Wenn ich mit all diesen Frauen jeweils eine Nacht verbracht habe, kann ich in Würde sterben. Die Chance, dass dieser Fall eintritt ist geringer als die Chance, eine gute Hollywoodfließbandkomödie zu sehen und das ist ja schon seltener, als der berühmte Sechser im Lotto, dessen Wahrscheinlichkeit wiederum geringer ist, als von einem Blitz getroffen zu werden.
Aber wenigstens ein bisschen Würde werde ich bei meinem Ableben behalten, denn Dominique kommt mit zu mir. Sie schlägt es sogar vor. Wir kaufen noch zwei Flaschen Wein an der Tankstelle und sie legt sich zu mir auf das Sofa. Sie sagt, ihr wäre sehr warm und als ich ihr erzähle, dass ich vier Jahre jünger bin, küsst sie mich und weiht mich kurz darauf in die Geheimnisse der Liebe ein.

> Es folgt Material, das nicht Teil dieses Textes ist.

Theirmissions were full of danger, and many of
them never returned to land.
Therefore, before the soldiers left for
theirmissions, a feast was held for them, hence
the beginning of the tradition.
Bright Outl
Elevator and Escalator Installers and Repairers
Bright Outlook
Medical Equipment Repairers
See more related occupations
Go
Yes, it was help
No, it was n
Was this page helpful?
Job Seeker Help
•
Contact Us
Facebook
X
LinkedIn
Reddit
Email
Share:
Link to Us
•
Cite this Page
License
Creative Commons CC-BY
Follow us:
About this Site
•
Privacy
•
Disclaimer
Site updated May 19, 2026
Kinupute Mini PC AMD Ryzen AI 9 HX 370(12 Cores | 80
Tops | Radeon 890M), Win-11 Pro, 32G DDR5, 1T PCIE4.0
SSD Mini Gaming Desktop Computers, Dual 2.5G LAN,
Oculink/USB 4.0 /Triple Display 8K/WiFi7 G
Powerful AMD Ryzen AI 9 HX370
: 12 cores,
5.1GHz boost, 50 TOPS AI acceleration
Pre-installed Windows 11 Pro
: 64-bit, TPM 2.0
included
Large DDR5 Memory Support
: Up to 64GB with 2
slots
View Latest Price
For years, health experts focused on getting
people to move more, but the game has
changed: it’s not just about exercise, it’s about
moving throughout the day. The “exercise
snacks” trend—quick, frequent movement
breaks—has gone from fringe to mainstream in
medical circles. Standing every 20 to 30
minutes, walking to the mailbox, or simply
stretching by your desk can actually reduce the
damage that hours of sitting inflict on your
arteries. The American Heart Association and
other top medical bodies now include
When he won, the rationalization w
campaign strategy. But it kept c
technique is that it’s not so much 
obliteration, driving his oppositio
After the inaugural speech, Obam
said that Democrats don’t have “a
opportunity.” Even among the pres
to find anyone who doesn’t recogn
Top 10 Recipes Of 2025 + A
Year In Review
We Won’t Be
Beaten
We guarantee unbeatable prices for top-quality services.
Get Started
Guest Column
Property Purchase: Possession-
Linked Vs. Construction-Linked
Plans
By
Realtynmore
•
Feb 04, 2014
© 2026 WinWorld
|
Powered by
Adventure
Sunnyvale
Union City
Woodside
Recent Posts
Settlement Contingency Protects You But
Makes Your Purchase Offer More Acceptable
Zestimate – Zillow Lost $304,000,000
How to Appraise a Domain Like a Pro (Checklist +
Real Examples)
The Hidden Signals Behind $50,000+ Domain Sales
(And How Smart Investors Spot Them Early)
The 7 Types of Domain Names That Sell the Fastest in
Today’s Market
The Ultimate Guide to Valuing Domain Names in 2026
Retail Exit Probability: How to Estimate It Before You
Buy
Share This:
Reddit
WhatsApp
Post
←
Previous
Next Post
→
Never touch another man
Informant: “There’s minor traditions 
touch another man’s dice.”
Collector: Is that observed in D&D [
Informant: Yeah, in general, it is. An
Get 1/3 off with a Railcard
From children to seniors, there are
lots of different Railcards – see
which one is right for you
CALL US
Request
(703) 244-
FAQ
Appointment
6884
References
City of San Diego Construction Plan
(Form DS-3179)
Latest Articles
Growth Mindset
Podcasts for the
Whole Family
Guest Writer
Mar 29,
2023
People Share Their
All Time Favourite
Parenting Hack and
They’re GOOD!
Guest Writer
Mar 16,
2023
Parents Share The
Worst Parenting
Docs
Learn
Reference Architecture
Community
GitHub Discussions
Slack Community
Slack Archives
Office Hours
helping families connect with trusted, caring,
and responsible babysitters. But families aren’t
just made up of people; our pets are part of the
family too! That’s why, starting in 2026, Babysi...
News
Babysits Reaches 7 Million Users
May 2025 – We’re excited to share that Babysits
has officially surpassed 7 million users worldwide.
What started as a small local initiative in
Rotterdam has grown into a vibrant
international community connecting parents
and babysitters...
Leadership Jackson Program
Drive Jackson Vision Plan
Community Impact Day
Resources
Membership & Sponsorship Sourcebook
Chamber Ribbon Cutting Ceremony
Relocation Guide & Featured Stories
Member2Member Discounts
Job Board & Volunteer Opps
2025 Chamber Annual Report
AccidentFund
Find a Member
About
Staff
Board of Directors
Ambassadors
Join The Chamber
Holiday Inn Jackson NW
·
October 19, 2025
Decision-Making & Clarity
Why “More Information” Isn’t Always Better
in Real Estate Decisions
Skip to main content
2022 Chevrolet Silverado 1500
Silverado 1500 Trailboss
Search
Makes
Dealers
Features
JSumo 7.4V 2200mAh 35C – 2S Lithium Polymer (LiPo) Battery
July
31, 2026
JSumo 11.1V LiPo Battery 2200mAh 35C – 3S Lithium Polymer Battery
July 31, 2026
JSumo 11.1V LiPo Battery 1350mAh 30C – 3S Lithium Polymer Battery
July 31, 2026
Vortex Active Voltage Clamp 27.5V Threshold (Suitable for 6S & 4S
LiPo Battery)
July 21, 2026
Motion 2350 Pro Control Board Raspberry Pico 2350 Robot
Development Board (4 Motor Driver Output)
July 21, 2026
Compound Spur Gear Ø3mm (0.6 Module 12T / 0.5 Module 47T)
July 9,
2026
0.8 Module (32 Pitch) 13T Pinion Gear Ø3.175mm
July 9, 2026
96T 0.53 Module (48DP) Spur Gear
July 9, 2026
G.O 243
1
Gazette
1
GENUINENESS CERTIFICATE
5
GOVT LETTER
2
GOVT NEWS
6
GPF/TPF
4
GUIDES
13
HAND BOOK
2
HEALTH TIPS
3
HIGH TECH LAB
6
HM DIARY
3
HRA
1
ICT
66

Zumindest erzähle ich es so meinen Freunden. In Wahrheit waren wir nämlich beide so betrunken, dass wir das ganze fast gar nicht mehr hinbekommen haben. Gekommen ist keiner von uns und nach einer halben Stunde haben wir es einfach aufgegeben.
Wir sind jetzt gute Freunde und ich schreibe ihr E-Mails, mit zweideutigem Inhalt. Im Sommer darf ich sie in Frankreich besuchen kommen. Vielleicht kennt sie ja eine Jazzmusikerin, mit der sie mich verkuppeln kann.